Umcka for colds
Jeanine Spielberger, MD, is a resident physician at Banner Good Samaritan in Phoenix. For more information, talk to your doctor, or call Banner Good Samaritan’s Family Medicine Center at (602) 839-4567.
Question: I just came down with a cough and cough syrup isn’t helping much. Are there any natural remedies that might help?
Answer: We all know the feeling. You wake up one morning with a scratchy feeling in the back of your throat and know you’re in for days, maybe weeks, of misery. Respiratory infections are frustrating for doctors and patients alike because there aren’t a whole lot of helpful treatments out there. Interestingly, some of the best evidence for treatment of acute bronchitis is actually an herbal product derived from the root of the South African geranium plant, also known as pelagonium sidoides. In the United States, South African geranium extract is marketed as Umcka Cold Care.
South African geranium extract is widely used for respiratory infections, including bronchitis, sinusitis, pharyngitis, tonsillitis and the common cold. It was first used in Britain in the 1800s to treat tuberculosis (not recommended today). How it works is unknown, but possibilities include increasing the body’s immune response to infection and breaking up mucous.
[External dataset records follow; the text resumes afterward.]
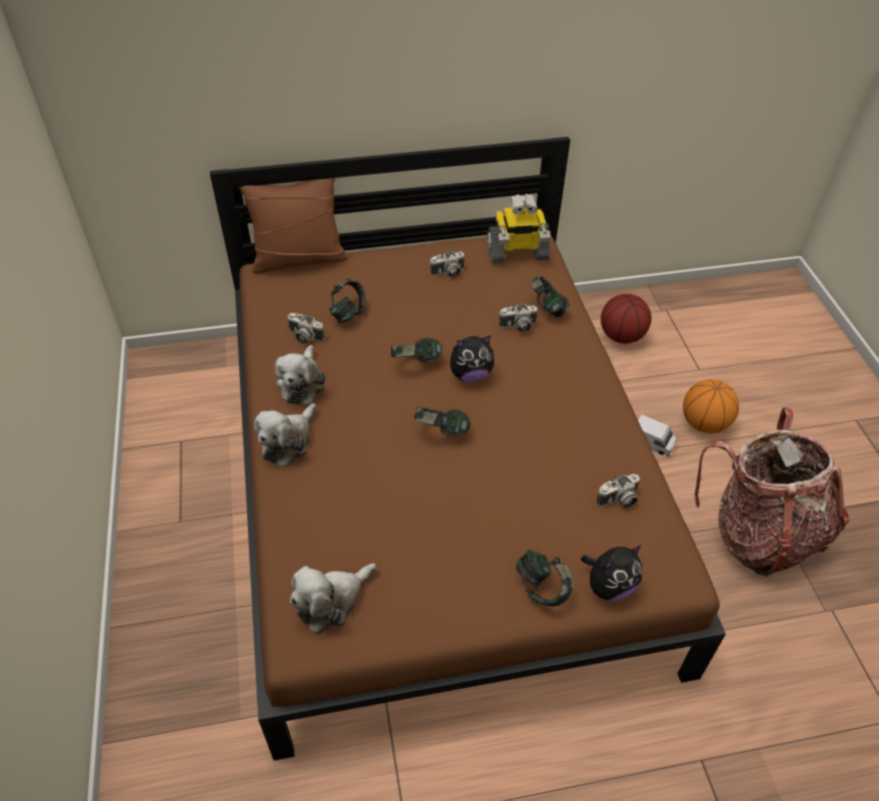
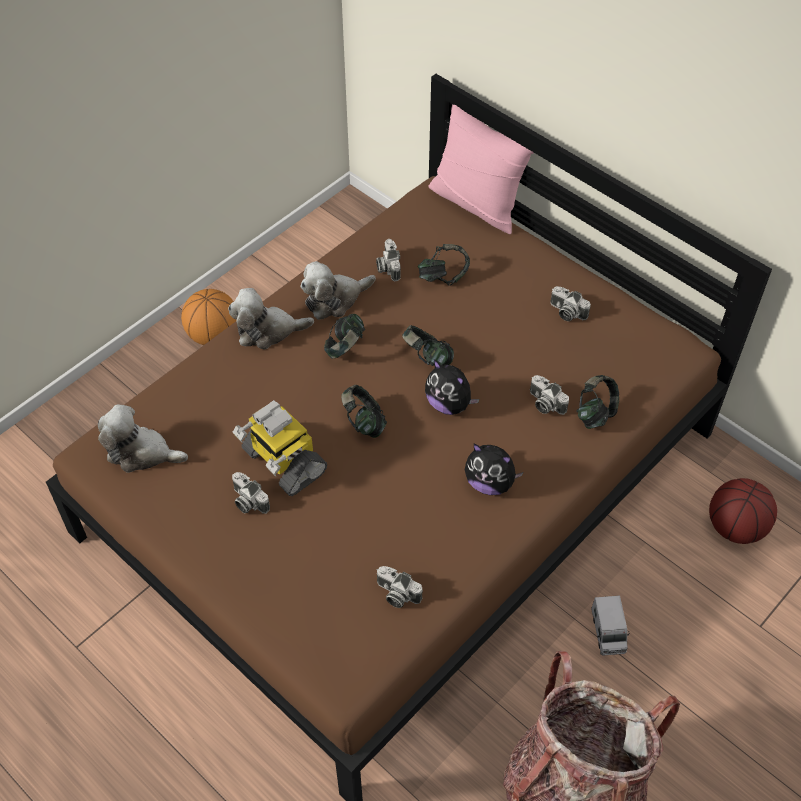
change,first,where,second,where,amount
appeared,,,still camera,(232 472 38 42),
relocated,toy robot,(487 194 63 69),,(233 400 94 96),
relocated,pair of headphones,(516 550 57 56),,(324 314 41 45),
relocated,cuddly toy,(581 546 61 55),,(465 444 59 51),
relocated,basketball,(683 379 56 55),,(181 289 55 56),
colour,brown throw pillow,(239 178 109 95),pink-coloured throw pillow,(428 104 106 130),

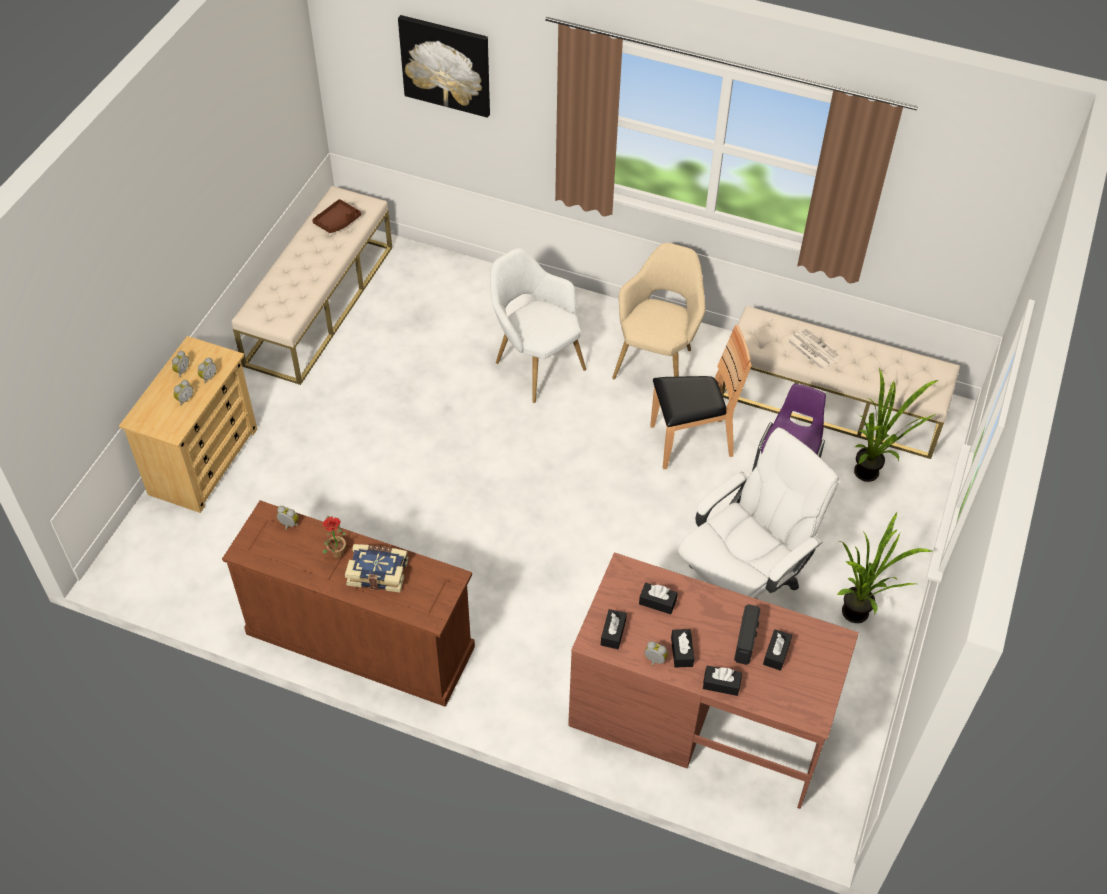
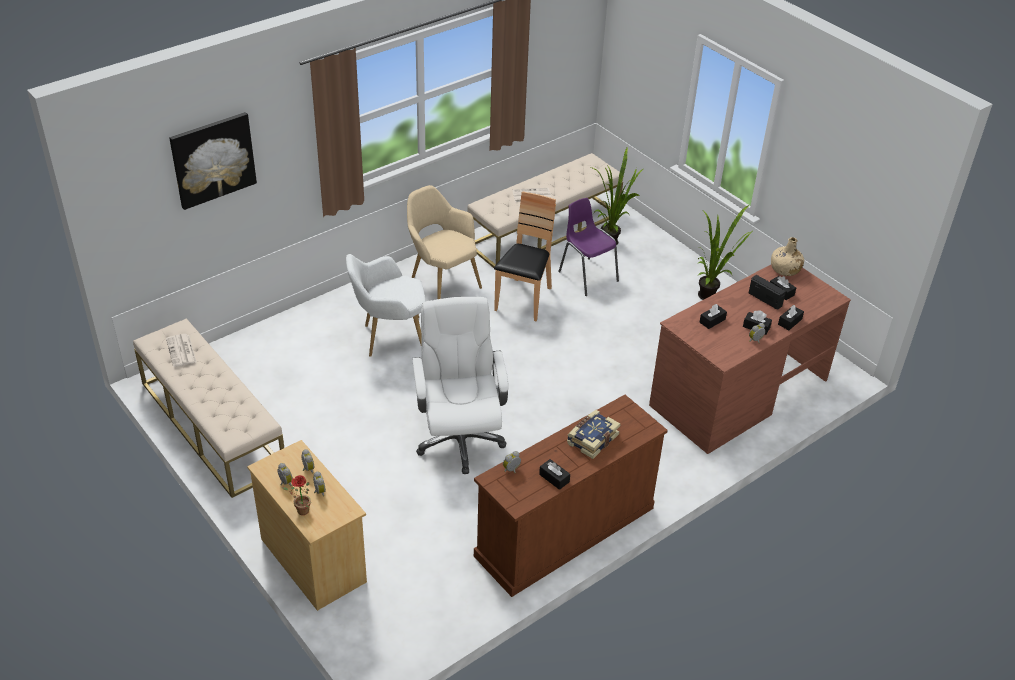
change,first,where,second,where,amount
appeared,,,beige beverage bottle,(771 237 33 39),
relocated,plant in a pot,(322 516 24 43),,(282 475 29 40),
relocated,black box of tissues,(601 609 26 40),,(539 459 31 31),
relocated,white-coloured computer chair,(678 427 161 172),,(412 297 97 177),
exchanged,brown serving tray,(312 199 49 34),daily paper,(166 334 30 33),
Research shows that adults and children with acute bronchitis who start taking the South African geranium extract within 48 hours of feeling sick have fewer symptoms after seven days of treatment than those who took a placebo. This included improvement in cough, chest pain with cough, shortness of breath and sputum. It is also shown to help adults get back to work faster; patients treated with the extract were less likely to be “unable to work” after seven days. These studies all started treatment within two days of symptom onset, so we don’t yet know if it would still be effective after that two-day window. Pelagonium sidoides may be effective in alleviating symptoms of acute sinusitis and common cold in adults but there is not conclusive evidence either way.
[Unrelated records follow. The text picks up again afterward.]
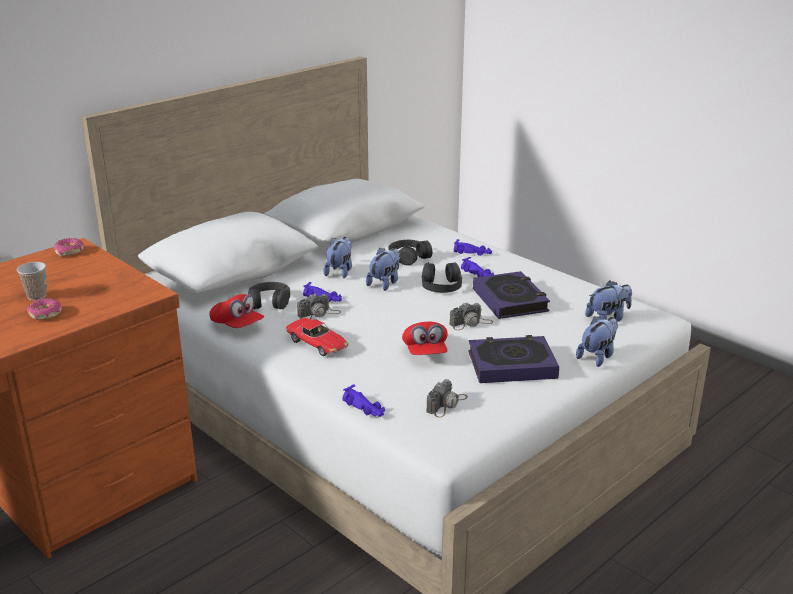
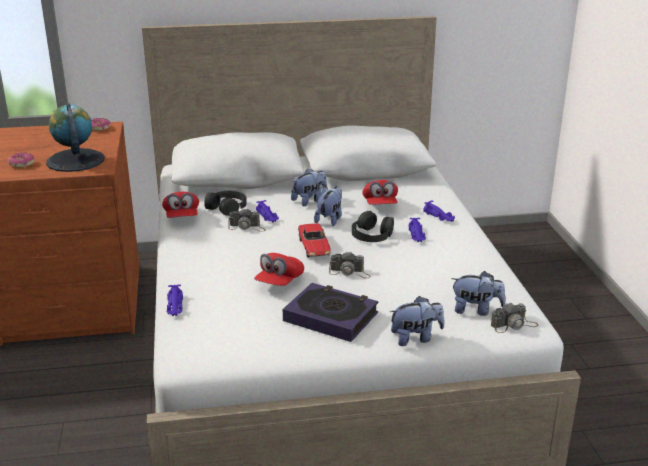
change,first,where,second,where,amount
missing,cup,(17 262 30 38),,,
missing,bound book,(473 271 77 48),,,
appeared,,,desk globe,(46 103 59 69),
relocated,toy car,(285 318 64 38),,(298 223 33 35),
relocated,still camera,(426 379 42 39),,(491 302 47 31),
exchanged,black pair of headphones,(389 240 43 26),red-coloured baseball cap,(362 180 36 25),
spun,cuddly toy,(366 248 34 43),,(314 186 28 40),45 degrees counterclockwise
The most common side effects are gastrointestinal upset and rash. It has not been studied in children under six years old, pregnant or breast-feeding women, so should not be assumed to be safe for these groups. Also, since South African geranium may cause the immune system to become more active, it is not recommended for people with autoimmune diseases such as lupus or rheumatoid arthritis. It comes in tablet and liquid form, but the liquid form appears to be more effective. As with all natural products there is no regulation by the Food and Drug Administration.